The Ugly Truth About Soy

Soy has exploded in popularity over the last fifteen years or so.  Although soy is often built up to be a powerful super food, in reality it does not live up to the media and marketing hype.

 

Contrary to popular belief, soy really hasn’t been a staple of the human diet for all that long.  It is a very tough plant that was long-thought to be inedible and traditionally was only consumed in fermented forms such as miso, tempeh, natto and Nama Shoyu in condiment-sized portions.  Raw, unfermented and highly processed soy is extremely difficult to digest and quite inflammatory.  Furthermore it contains phytic acid, an “anti-nutrient” that inhibits absorption of a variety of essential minerals and acts as a goitrogen interfering with thyroid function.

 

Soy is also high in isoflavones, a natural type of plant estrogen that can increase estrogen levels in humans.  This is a bad thing as it acts as an endocrine disruptor in people of all ages leading to increased risk of feminization, precocious puberty, weight gain and estrogen dominant cancers and diseases.

 

Modern soy is one of the most heavily sprayed crops on the planet and is almost always genetically modified.  In fact, as soon as GM soy hit the mass processed food market in the hidden in processed foods around 1997 severe peanut allergies in children jumped 200% in five years.  A recent study demonstrated that pigs fed a diet of genetically modified soy and maize had an average of 25% heavier uterine weight and were 2.6 times more likely to have severe stomach inflammation than pigs not fed genetically altered foods.  These pigs- both female and male- were also found to have reduced fertility.

 

Image: Pixabay

Image: Pixabay

 

Processed soy is labelled as soy protein, soy protein isolate, defatted soy flour, soy lecithin and soy oil, in a variety of dairy substitutes and meat analogues, luncheon meats, tofu, soy sauce/tamari, condiments, packaged. restaurant and premade meals, side dishes, soups and snacks, baked goods, crackers, protein supplements and meal replacements, baby formula and desserts.
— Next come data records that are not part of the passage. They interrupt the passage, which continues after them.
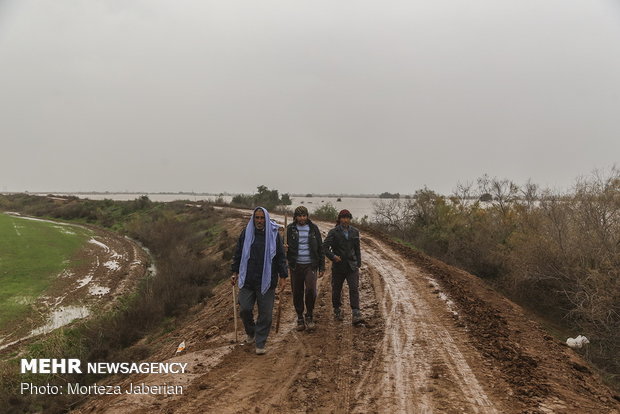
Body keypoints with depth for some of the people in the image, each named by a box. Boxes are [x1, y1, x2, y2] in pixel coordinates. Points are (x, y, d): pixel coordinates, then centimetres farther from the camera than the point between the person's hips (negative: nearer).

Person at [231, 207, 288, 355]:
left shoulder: (274, 234, -1)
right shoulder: (246, 233, 3)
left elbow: (281, 257, 2)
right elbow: (238, 254, 11)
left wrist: (283, 276, 0)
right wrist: (235, 272, 8)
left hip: (267, 281, -1)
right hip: (247, 280, 1)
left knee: (265, 313, 1)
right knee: (244, 309, 1)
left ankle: (260, 343, 15)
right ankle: (251, 333, 31)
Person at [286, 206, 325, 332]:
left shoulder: (313, 228, 4)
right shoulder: (290, 229, 3)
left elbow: (320, 248, 9)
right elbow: (285, 245, 11)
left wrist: (322, 267, 6)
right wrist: (284, 248, -14)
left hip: (310, 265, -1)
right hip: (295, 265, 1)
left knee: (311, 290, -15)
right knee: (297, 293, 5)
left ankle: (309, 316, 6)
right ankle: (300, 318, 23)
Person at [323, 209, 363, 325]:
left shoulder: (355, 232, 9)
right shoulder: (333, 232, -3)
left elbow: (357, 249, 15)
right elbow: (325, 247, -9)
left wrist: (358, 264, 13)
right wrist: (332, 256, -23)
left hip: (352, 266, 2)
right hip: (338, 266, -1)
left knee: (354, 289, -11)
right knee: (336, 289, 10)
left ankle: (356, 315, -15)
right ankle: (337, 310, 31)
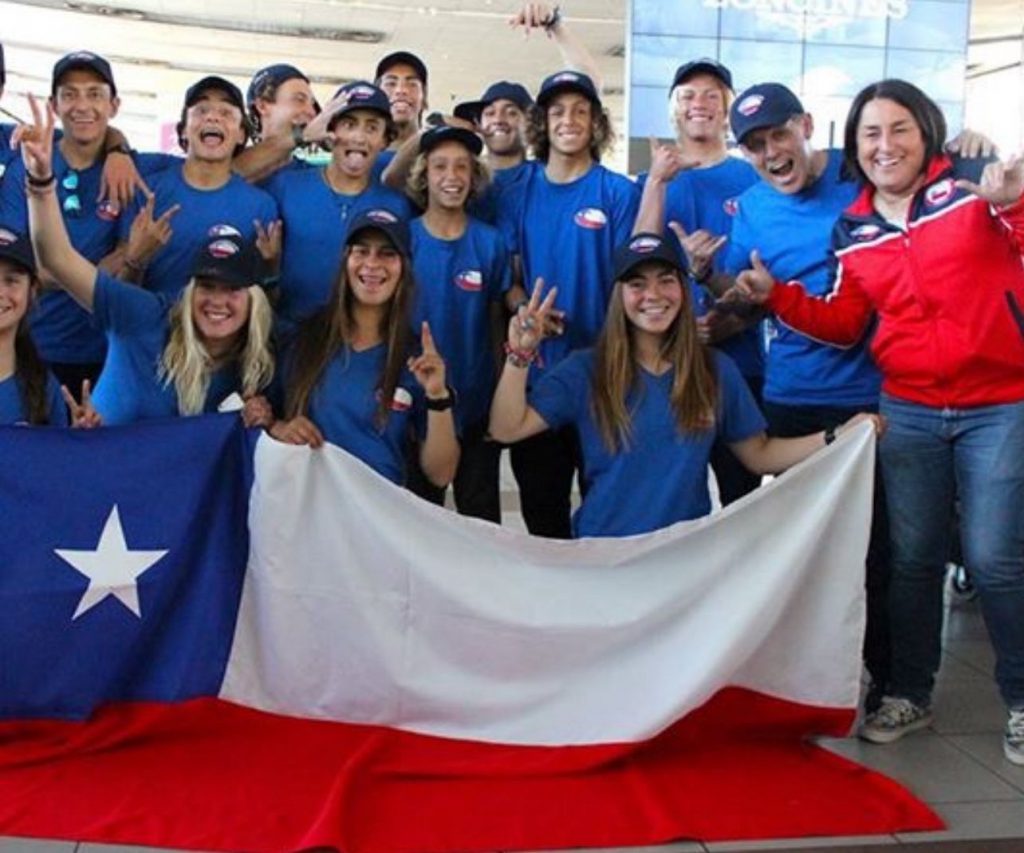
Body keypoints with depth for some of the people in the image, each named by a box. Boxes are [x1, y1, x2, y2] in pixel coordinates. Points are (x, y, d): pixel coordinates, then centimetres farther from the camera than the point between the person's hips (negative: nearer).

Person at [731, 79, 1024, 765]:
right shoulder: (852, 231, 8)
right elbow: (844, 323, 8)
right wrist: (776, 294, -2)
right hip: (908, 412, 4)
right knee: (913, 557, 10)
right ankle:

It is almost always the rule that soy will be hidden somewhere in nearly every processed food on the market.  The only way to really avoid it is to avoid processed and convenience foods and choose with fresh whole foods instead.

 

If one tolerates some soy, stick with occasional condiment-sized servings of 100% certified organic and non-GMO products that are traditionally fermented such as miso, natto, tempeh, tamari and Nama Shoyu.  Avoid all processed soy products completely.